1. (C/NF) Summary. HMG would like to establish a "marine park" or "reserve" providing comprehensive environmental protection to the reefs and waters of the British Indian Ocean Territory (BIOT), a senior Foreign and Commonwealth Office (FCO) official informed Polcouns on May 12. The official insisted that the establishment of a marine park -- the world's largest -- would in no way impinge on USG use of the BIOT, including Diego Garcia, for military purposes. He agreed that the UK and U.S. should carefully negotiate the details of the marine reserve to assure that U.S. interests were safeguarded and the strategic value of BIOT was upheld. He said that the BIOT's former inhabitants would find it difficult, if not impossible, to pursue their claim for resettlement on the islands if the entire Chagos Archipelago were a marine reserve. End Summary.

Diego Garcia is a tragedy which has been exacerbated by British governments of all hues. Luckily for us and our insistence on the right NOT to know. Anything. The coverage of this affair remains

virtually non existent in western mainstream media. Servitude to power regularly wears the cloak of silence and the fight of the Chagossians is a very good example of this.

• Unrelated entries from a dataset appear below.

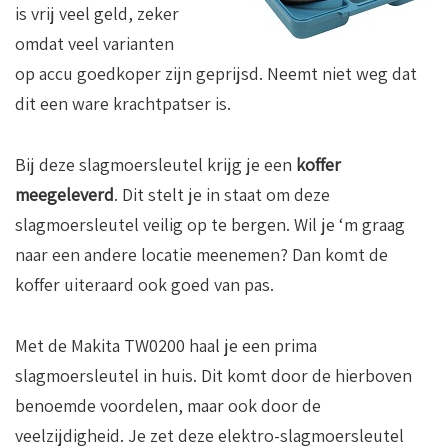
is vrij veel geld, zeker
omdat veel varianten
op accu goedkoper zijn geprijsd. Neemt niet weg dat
dit een ware krachtpatser is.
Bij deze slagmoersleutel krijg je een
koffer
meegeleverd
. Dit stelt je in staat om deze
slagmoersleutel veilig op te bergen. Wil je ‘m graag
naar een andere locatie meenemen? Dan komt de
koffer uiteraard ook goed van pas.
Met de Makita TW0200 haal je een prima
slagmoersleutel in huis. Dit komt door de hierboven
benoemde voordelen, maar ook door de
veelzijdigheid. Je zet deze elektro-slagmoersleutel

Back in 1982, just before the Argentinians claimed the Falkland Islands, Mrs Thatcher's government made the first conciliatory move for 17 years; the Chagossians received approximately half of what they were due in compensation to allow them to rehouse in Mauritius. The British public were made aware of the Falkland Islands and the people who inhabited them whilst at the same time the Chagosians remained resolutely "unpeople". Anonymous and abandoned.

If you knew nothing about Diego Garcia, don't sweat it. Blame your parents.

* When the end came my brother was in the cinema watching Hellboy.